Uniform particle-droplet partitioning of 18 organic and elemental components measured in and below DYCOMS-II stratocumulus clouds

TitleUniform particle-droplet partitioning of 18 organic and elemental components measured in and below DYCOMS-II stratocumulus clouds
Publication TypeJournal Article
Year of Publication2008
AuthorsHawkins, L. N., L. M. Russell, C. H. Twohy, and J. R. Anderson
JournalJournal of Geophysical Research-Atmospheres
Volume113
Abstract

Microphysical and chemical aerosol measurements collected during DYCOMS-II research flights in marine stratocumulus clouds near San Diego in 2001 were used to evaluate the partitioning of 18 organic and elemental components between droplet residuals and unactivated particles. Bulk submicron particle (between 0.2 and 1.3 mu m dry diameter) and droplet residual (above 9 mu m ambient diameter) filter samples analyzed by Fourier Transform Infrared (FTIR) spectroscopy and X-ray Fluorescence (XRF) were dominated by sea salt, ammonium, sulfate, and organic compounds.
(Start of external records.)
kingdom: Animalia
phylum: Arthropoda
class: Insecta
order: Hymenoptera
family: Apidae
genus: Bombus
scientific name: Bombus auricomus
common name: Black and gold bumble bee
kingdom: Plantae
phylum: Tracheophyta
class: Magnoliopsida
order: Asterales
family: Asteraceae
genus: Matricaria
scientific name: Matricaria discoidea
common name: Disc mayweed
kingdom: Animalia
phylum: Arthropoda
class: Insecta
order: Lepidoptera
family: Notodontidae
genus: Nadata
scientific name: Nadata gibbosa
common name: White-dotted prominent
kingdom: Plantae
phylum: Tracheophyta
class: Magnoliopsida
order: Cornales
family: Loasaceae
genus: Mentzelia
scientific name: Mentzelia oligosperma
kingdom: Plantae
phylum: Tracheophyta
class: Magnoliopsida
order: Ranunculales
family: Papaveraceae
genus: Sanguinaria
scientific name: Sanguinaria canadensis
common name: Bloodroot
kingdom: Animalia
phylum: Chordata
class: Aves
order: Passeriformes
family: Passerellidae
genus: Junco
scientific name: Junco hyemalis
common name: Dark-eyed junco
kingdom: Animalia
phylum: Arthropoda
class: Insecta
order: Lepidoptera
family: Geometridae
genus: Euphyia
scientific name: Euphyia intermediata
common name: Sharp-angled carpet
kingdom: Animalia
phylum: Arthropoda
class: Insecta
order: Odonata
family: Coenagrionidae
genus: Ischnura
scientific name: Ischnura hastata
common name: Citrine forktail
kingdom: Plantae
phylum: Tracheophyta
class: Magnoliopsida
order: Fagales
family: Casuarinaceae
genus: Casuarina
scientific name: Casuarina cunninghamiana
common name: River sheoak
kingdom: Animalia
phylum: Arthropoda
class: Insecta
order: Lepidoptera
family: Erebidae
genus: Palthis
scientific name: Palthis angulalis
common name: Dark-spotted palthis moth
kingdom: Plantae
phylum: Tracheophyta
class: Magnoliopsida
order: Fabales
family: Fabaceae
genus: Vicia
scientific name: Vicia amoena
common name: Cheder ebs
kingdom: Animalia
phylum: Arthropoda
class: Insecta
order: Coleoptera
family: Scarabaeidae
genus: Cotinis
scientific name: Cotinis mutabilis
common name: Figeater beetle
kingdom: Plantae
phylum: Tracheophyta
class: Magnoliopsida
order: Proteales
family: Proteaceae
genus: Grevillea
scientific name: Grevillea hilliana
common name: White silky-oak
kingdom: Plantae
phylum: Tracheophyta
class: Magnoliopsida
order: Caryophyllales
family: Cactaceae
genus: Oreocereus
For the four nighttime and two daytime flights studied, the mass concentration of unactivated particles and droplet residuals were correlated (R-2 > 0.8) with consistent linear relationships for mass scavenging of all 18 components on each flight, meaning that the measured particle population partitions between droplet residuals and unactivated particles as if the particles contain internal mixtures of the measured components. Scanning electron microscopy (SEM) for flights 3, 5, and 7 support some degree of internal mixing since more than 90% of measured submicron particles larger than 0.26 mu m included sea salt-derived components. The observed range of 0.26 to 0.40 of mass scavenging coefficients for the four nighttime flights results from the small variations in temperature profile, updraft velocity, and mixed layer depth among the flights. The uniformity of scavenging coefficients for multiple chemical components is consistent with the aged or processed internal mixtures of sea salt, sulfate, and organic compounds expected at long distances downwind from major particle sources.